## Supplied records
-=-=-

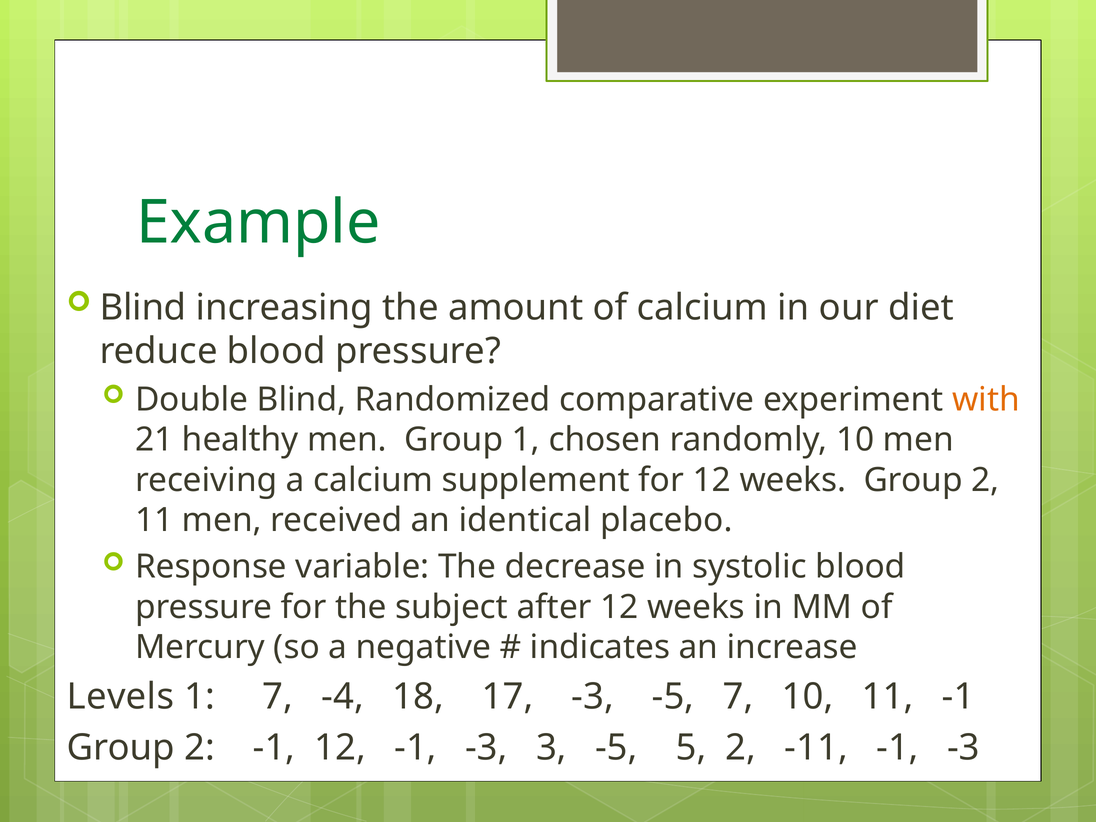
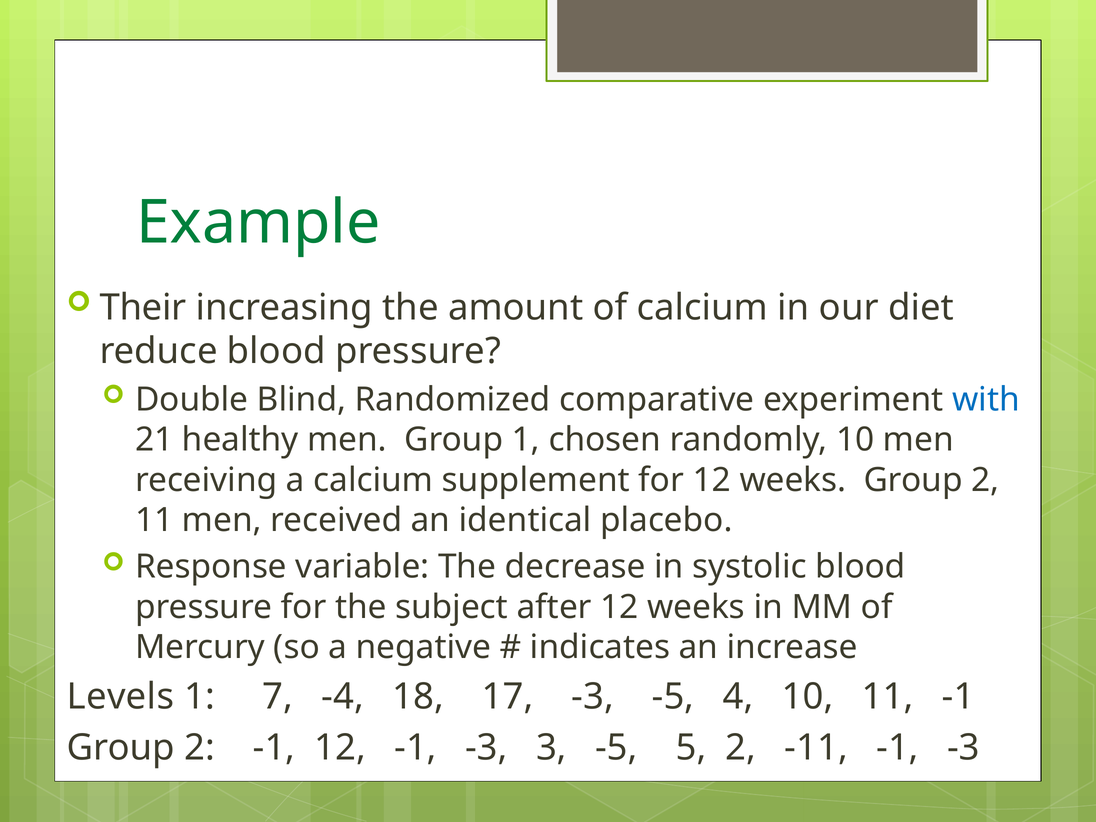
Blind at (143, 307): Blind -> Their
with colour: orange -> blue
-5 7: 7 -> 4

-=-=-

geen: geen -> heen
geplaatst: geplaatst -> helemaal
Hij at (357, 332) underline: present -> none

-=-=-

## The exercise
Repeat verbatim the part of the records that opens with the line containing "geen: geen -> heen" and closes with the line containing "Hij at (357, 332) underline: present -> none", both included.

## Solution to this exercise
geen: geen -> heen
geplaatst: geplaatst -> helemaal
Hij at (357, 332) underline: present -> none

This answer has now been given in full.